DPO (Direct Preference Optimization)

Training from pairwise preferences without a reward model

Setup

Given prompts x and pairwise preferences (y⁺ preferred over y⁻), DPO optimizes the policy directly to prefer y⁺ over y⁻ relative to a frozen reference policy π_ref, avoiding an explicit reward model.

Objective

L(θ) = − E\big[ log σ\big( β( log π_θ(y⁺|x) − log π_θ(y⁻|x) ) − ( log π_ref(y⁺|x) − log π_ref(y⁻|x) ) \big) \big]

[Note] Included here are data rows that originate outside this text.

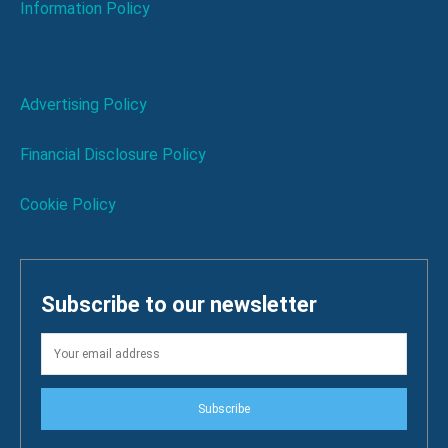
Information Policy
Advertising Policy
Financial Disclosure Policy
Cookie Policy
Subscribe to our newsletter
Subscribe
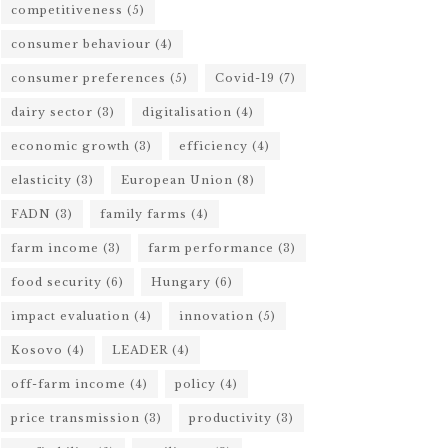
competitiveness
(5)
consumer behaviour
(4)
consumer preferences
(5)
Covid-19
(7)
dairy sector
(3)
digitalisation
(4)
economic growth
(3)
efficiency
(4)
elasticity
(3)
European Union
(8)
FADN
(3)
family farms
(4)
farm income
(3)
farm performance
(3)
food security
(6)
Hungary
(6)
impact evaluation
(4)
innovation
(5)
Kosovo
(4)
LEADER
(4)
off-farm income
(4)
policy
(4)
price transmission
(3)
productivity
(3)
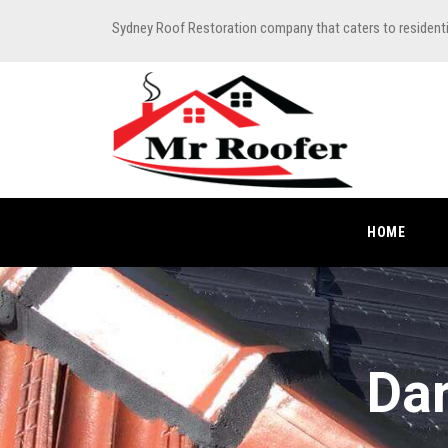
Sydney Roof Restoration company that caters to resident
HOME
Dar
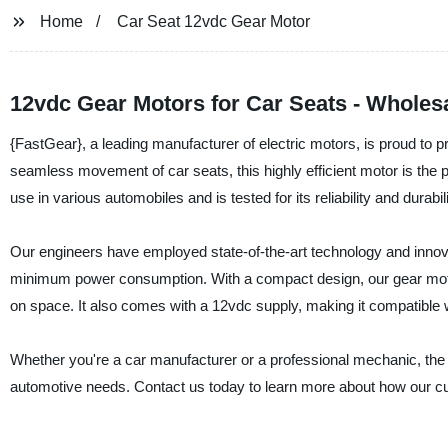
Home
Car Seat 12vdc Gear Motor
12vdc Gear Motors for Car Seats - Wholes
{FastGear}, a leading manufacturer of electric motors, is proud to 
seamless movement of car seats, this highly efficient motor is the
use in various automobiles and is tested for its reliability and durabili
Our engineers have employed state-of-the-art technology and innov
minimum power consumption. With a compact design, our gear moto
on space. It also comes with a 12vdc supply, making it compatible w
Whether you're a car manufacturer or a professional mechanic, the
automotive needs. Contact us today to learn more about how our cu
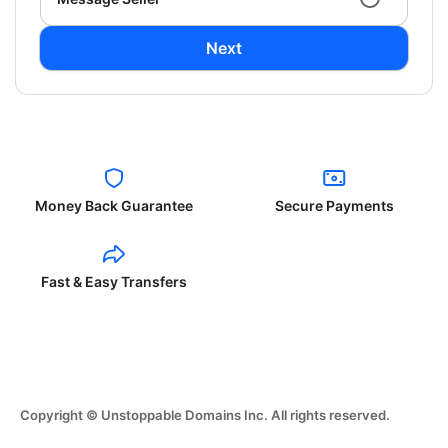
Next
Money Back Guarantee
Secure Payments
Fast & Easy Transfers
Copyright © Unstoppable Domains Inc. All rights reserved.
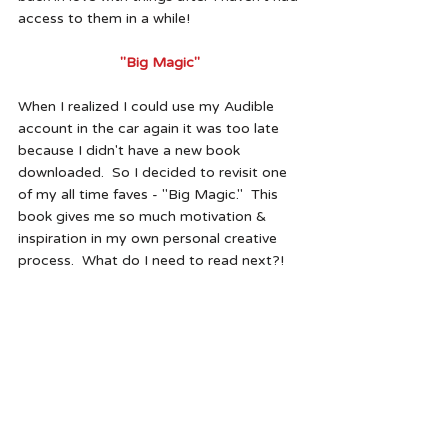
access to them in a while!
"Big Magic"
When I realized I could use my Audible 
account in the car again it was too late 
because I didn't have a new book 
downloaded.  So I decided to revisit one 
of my all time faves - "Big Magic."  This 
book gives me so much motivation & 
inspiration in my own personal creative 
process.  What do I need to read next?!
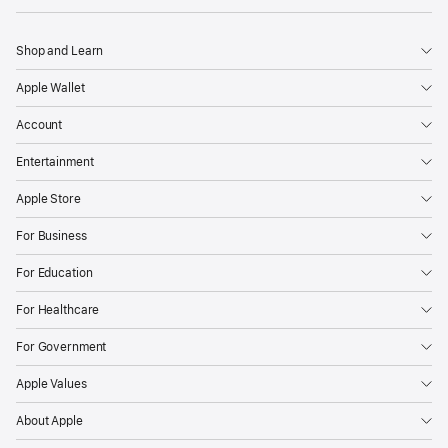
Shop and Learn
Apple Wallet
Account
Entertainment
Apple Store
For Business
For Education
For Healthcare
For Government
Apple Values
About Apple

β scales preference strength. The reference term anchors updates to avoid degeneracy and preserves proximity to the base model.

Diagram

_θ(y|x) Reference π_ref(y|x) → Preference loss

Policy favors preferred completions over rejected ones relative to a reference.

Pseudocode

freeze π_ref; initialize π_θ
for minibatch of (x, y_plus, y_minus):
  lpos = log π_θ(y_plus|x); lneg = log π_θ(y_minus|x)
  lpos_ref = log π_ref(y_plus|x); lneg_ref = log π_ref(y_minus|x)
  z = β * (lpos - lneg) - (lpos_ref - lneg_ref)
  loss = -mean(log_sigmoid(z))
  update θ by minimizing loss

Notes

Works well for RLHF without reward modeling and PPO loops.
Batch multiple candidates per prompt to improve signal.
Calibrate β; too large can overfit and drift from reference.